Aw come on Riley I was just messing with ya. Your a good guy you just don't know dick when it comes to sports. :mrgreen: I mean don't you have some unhealthy relation ship with the Washington Huskies, or Portland Beavers or some piss poor team like that? Whens the last time either of those teams did anything? I seem to remember something about the Huskies in the Late 80's or early 90's I could be mistaken though. That was a long time ago.


----------



## Riverrat77 (Sep 7, 2007)

proutdoors said:


> Teams from the west coast, east coast, and Texas/Oklahoma have much larger recruiting pools than a team from Utah, yet Utah/BYU are solid programs that the BCS schools want nothing to do with. Add in Boise State and teams from the northeast should be embarrassed by how these teams from Utah/Idaho are better than them year in and year out.


I'm not quite sure what to say Pro, other than I don't think its a real fear of the MWC teams that is the only factor or even the biggest factor keeping big market/conference teams off of MWC fields. I think if some of the teams you mentioned played the lackluster competition that BSU or the MWC teams are lucky enough to face year in and year out, then all of a sudden we'd be talking about how consistent they appear to be or how many undefeated seasons they run in a row. Where some of those conferences appear to be stacked from top to bottom and its tough to finish with even one loss during a season, that pulls a lot more weight than as Garyfish so nicely stated in another topic, the MWC having three teams you can count on to be in the top of this conference every year and the rest of the teams are garbage.

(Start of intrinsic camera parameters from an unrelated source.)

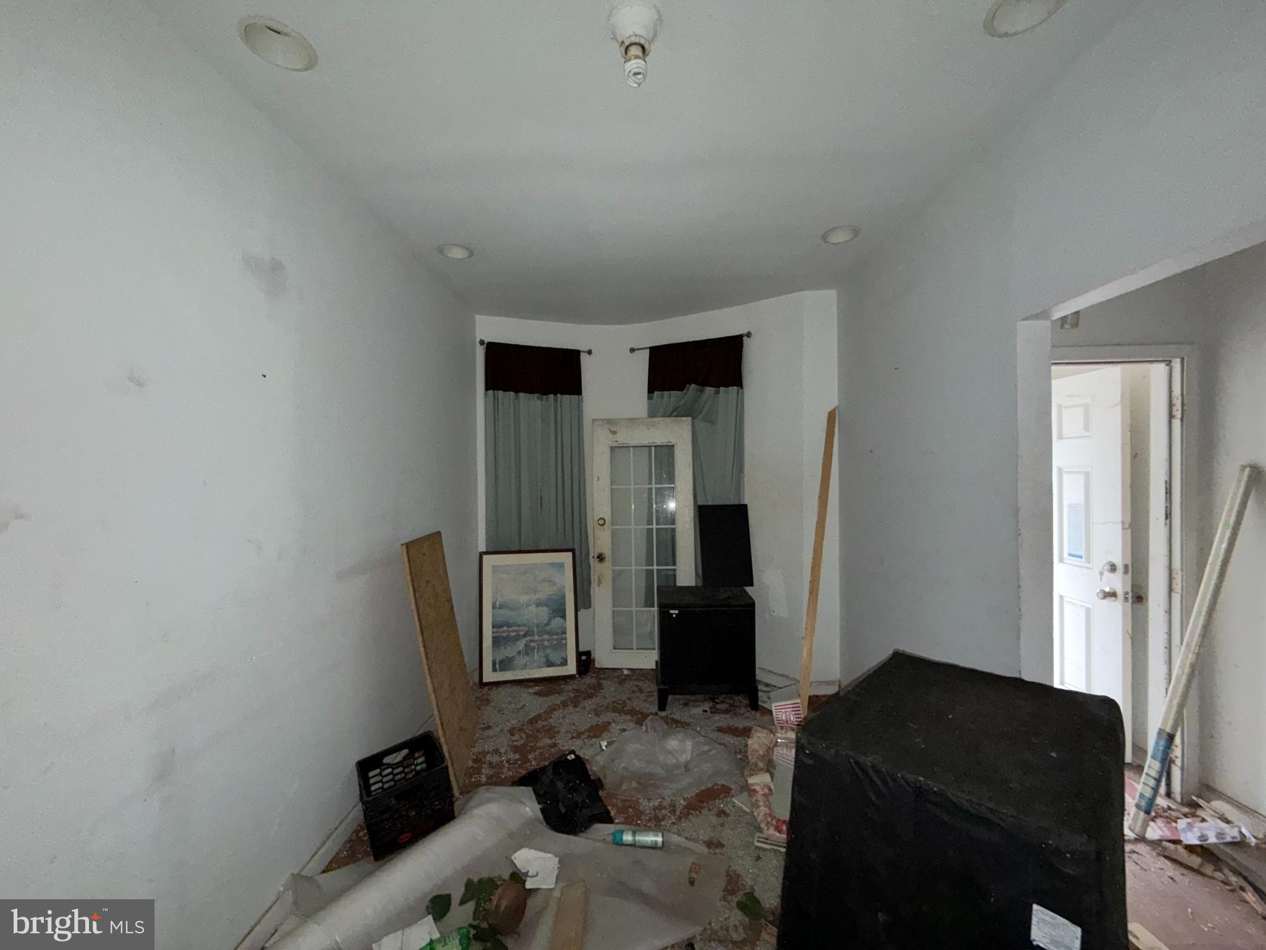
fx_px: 512
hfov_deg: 102.1
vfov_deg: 85.7
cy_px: 475
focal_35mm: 14
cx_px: 633
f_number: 2.2
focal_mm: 2.22
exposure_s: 1/22
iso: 400
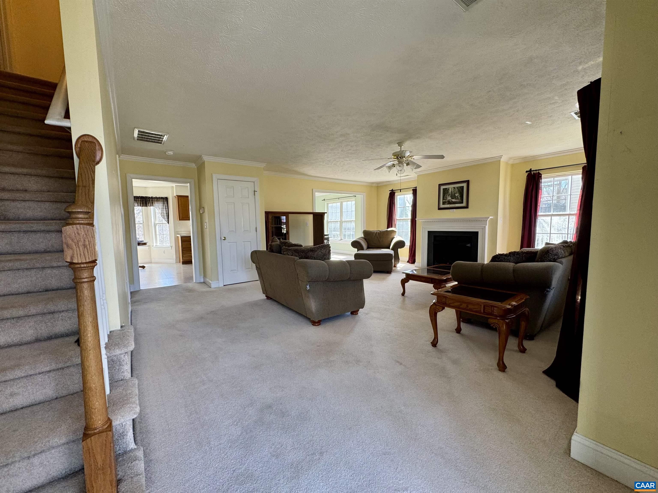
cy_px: 246
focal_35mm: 14
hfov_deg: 102.1
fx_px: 266
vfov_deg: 85.7
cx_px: 329
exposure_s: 1/99
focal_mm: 2.22
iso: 100
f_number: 2.2
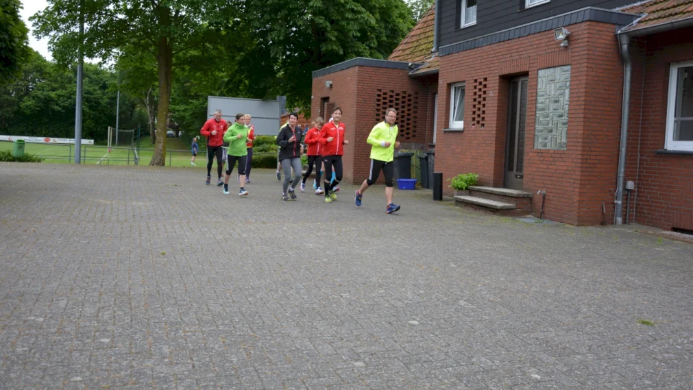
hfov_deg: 56.6
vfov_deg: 33.7
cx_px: 348
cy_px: 162
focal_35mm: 35
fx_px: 643
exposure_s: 1/500
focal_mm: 22
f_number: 3.8
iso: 800
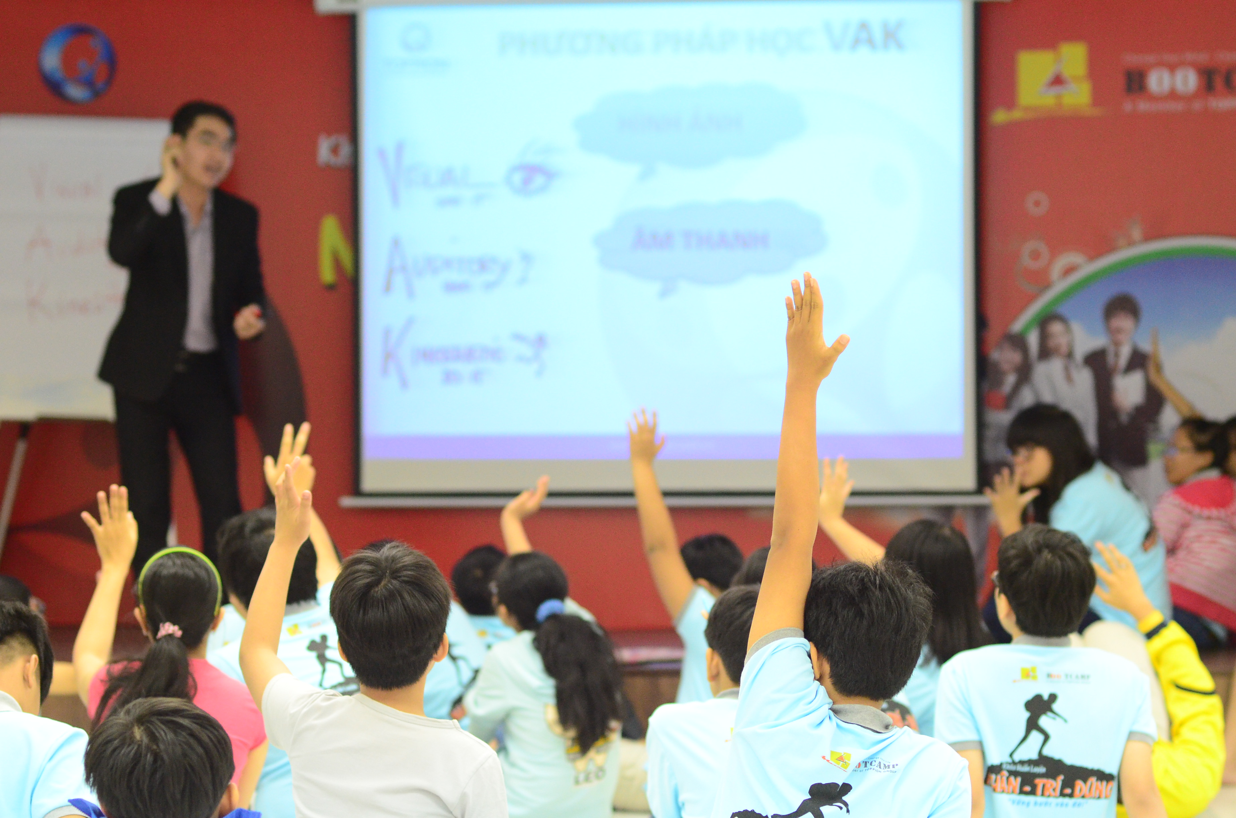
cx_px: 618
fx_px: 4368
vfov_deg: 10.7
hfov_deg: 16.1
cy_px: 409
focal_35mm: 128
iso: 2000
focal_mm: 85
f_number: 3.2
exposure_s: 1/250
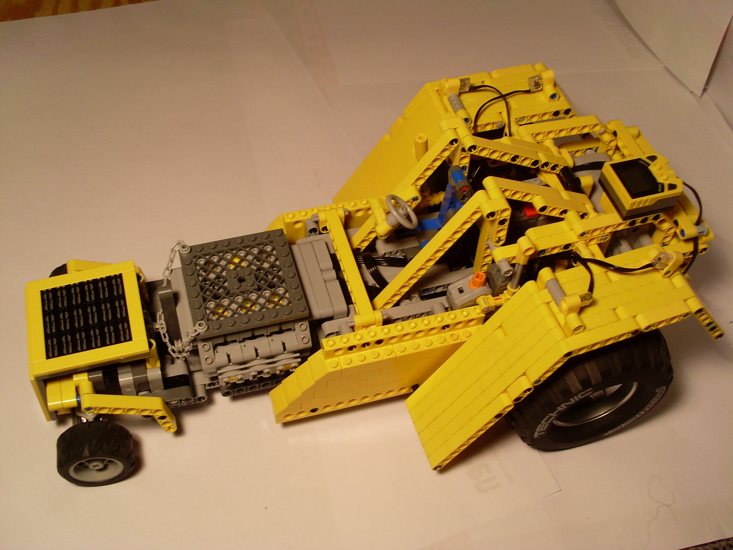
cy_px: 275
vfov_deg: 37.7
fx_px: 805
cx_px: 366
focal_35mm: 38
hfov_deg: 49.0
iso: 80
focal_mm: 6.3
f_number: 3
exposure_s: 1/250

Fixed, I can't even argue with you man.... if all you remember is the late 80's or early 90's, then I don't know what to say. You need to follow things a little more closely to even be in this discussion. :wink: If the Huskies would schedule the Utes or Cougars every year (they had a long stretch where they played BYU a bunch) I'd be in those stadiums every time they came to town. I could see how it would appear to you that I don't know (insert slang term for male genitalia here apparently) because you appear to be a recent convert to Ute-ism. Thats about as accurate as me telling you that you know nothing about baseball because you're a Cubs fan and they haven't won in forever. Difference is apparently, that I know better. 8)


----------